◆ **EXERCISE DIRECTIONS**
Please repeat each line from the one holding "Figure 6. Training" through the final line of the data, exactly as it stands, with no pictures.

◆ **RECORDED INFORMATION**
────────────────────────────────────────

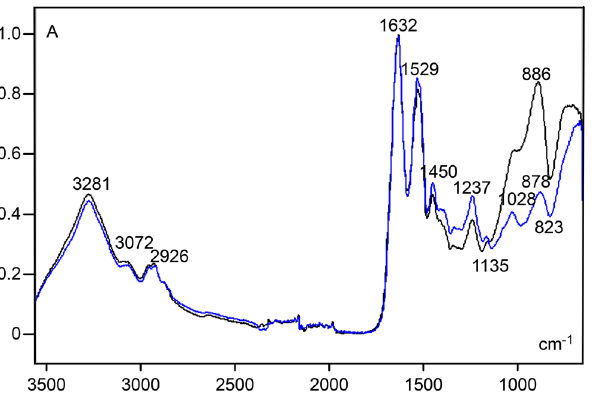
Fig 5. FT-IR spectral profiles for untreated (black line) and hyaluronidase-treated (blue line) ear cartilage ECM. The profiles were normalized with respect to the amide I peak. A, absorbances.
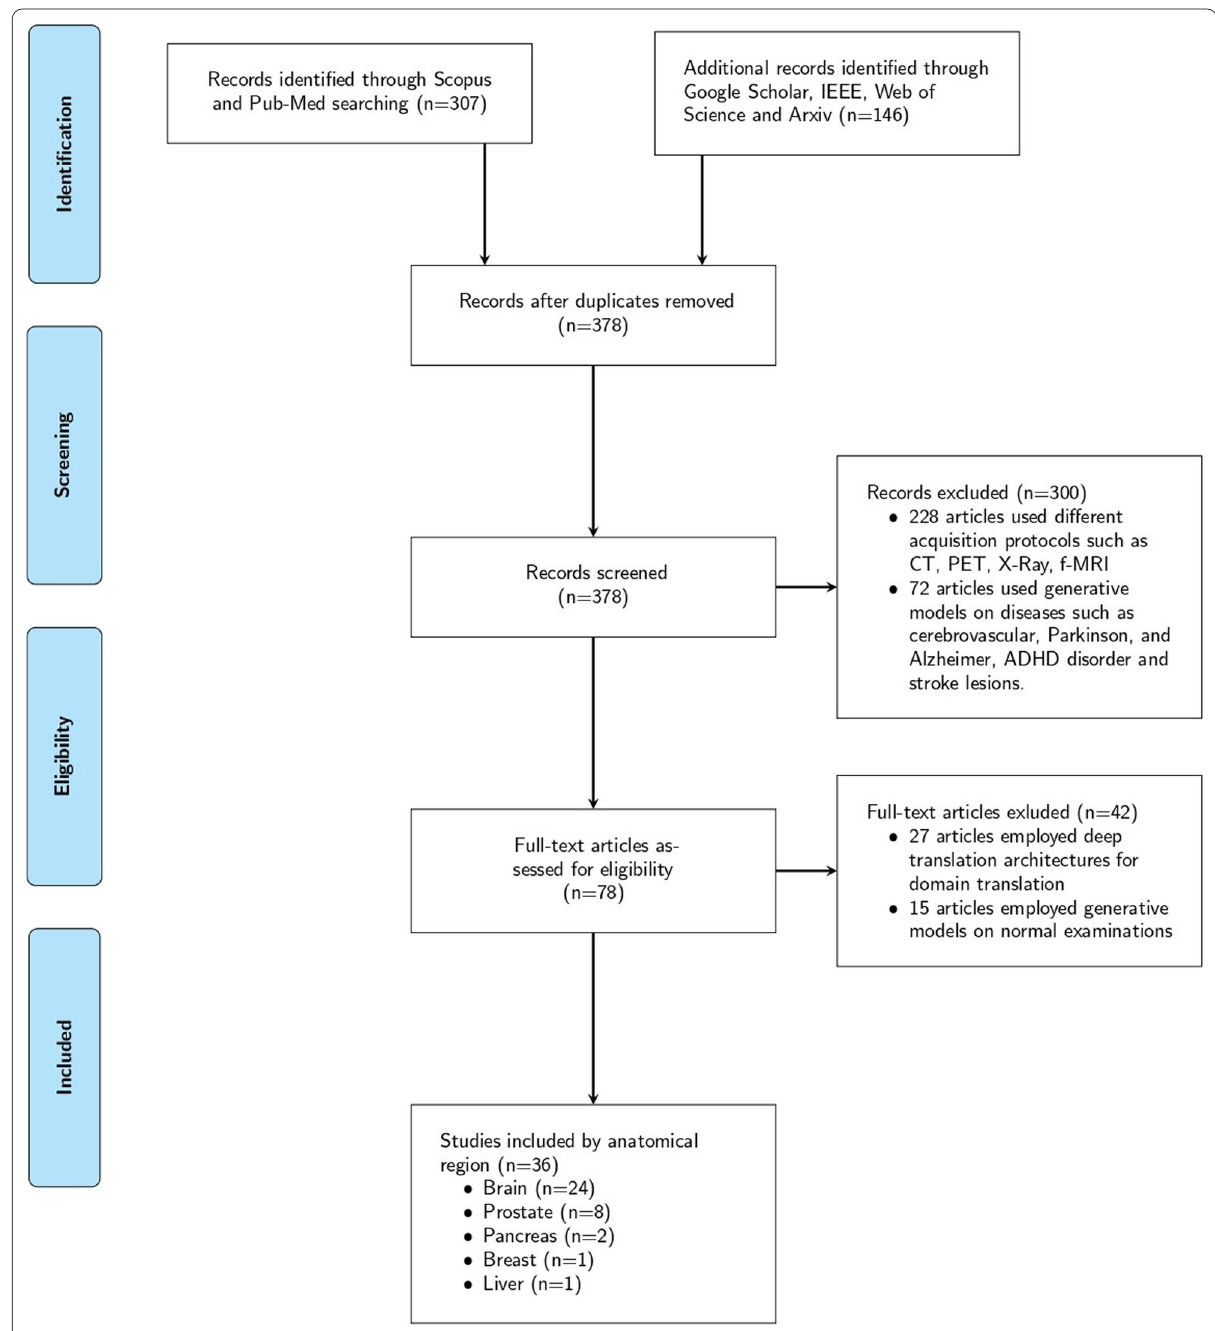
Fig. 2 The PRISMA flow diagram for the followed search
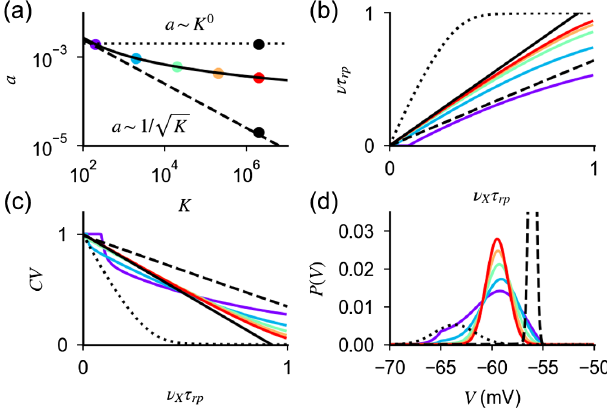
FIG. 3. Response of networks of conductance-based neurons for large K . (a) Scaling relation defined by self-consistency condition given by Eqs. (14) and (19) (black line), values of parameters used in (b) – (d) (colored dots). Constant scaling ( a ∼ K 0 , dotted line) and scaling of the balanced state model ffiffiffiffi p K ( a ∼ 1 = , dashed line) are shown for comparison. (b),(c) Firing rate and CV of ISI as a function of the external input, obtained from Eqs. (10) and (15) (colored lines) with the strong-coupling limit solution of Eqs. (20) and (16) (black line). (d) Probability distribution of the membrane potential obtained from Eq, (17). In (b) – (d), dotted and dashed lines represent quantities obtained ffiffiffiffi p K with the scalings J ∼ K 0 and J ∼ 1 = , respectively, for values of K and J indicated in (a) (black dots). Parameters: γ ¼ 1 = 4 and g ¼ 30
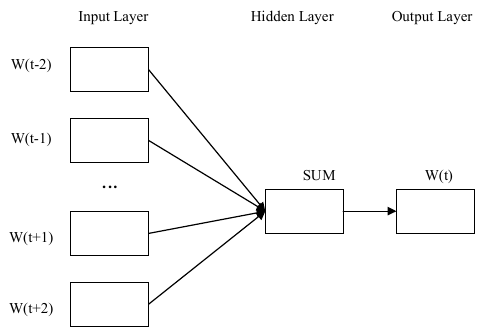
Figure 6. Training the word vectors using the Continuous Bag-of-Words Model (CBOW) mode, predict the current word from the input of the context sentence.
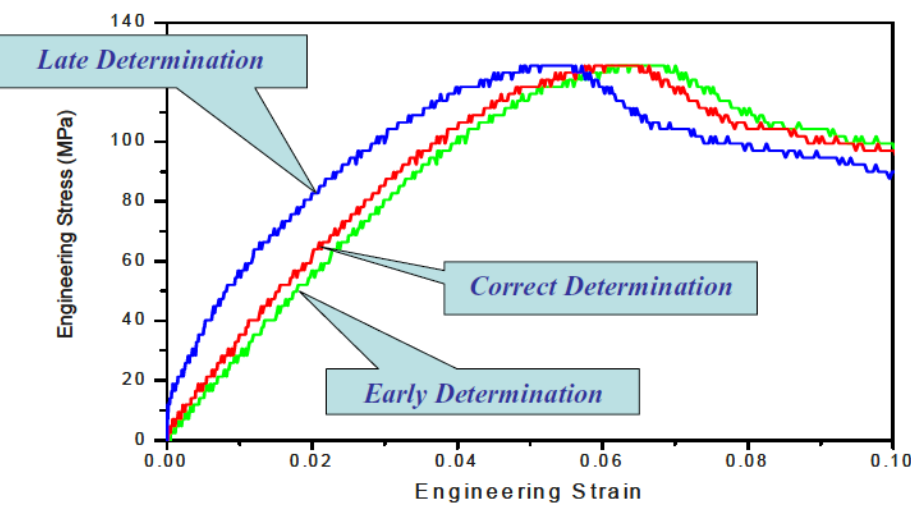
Figure 8. Determination of stress-strain curves, the correct and incorrect method. Reprinted with permission from Springer, Split Hopkinson (Kolsky) Bar by Chen and Song (2011) [14].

────────────────────────────────────────

◆ **EXERCISE OUTPUT**
Figure 6. Training the word vectors using the Continuous Bag-of-Words Model (CBOW) mode, predict the current word from the input of the context sentence.
Figure 8. Determination of stress-strain curves, the correct and incorrect method. Reprinted with permission from Springer, Split Hopkinson (Kolsky) Bar by Chen and Song (2011) [14].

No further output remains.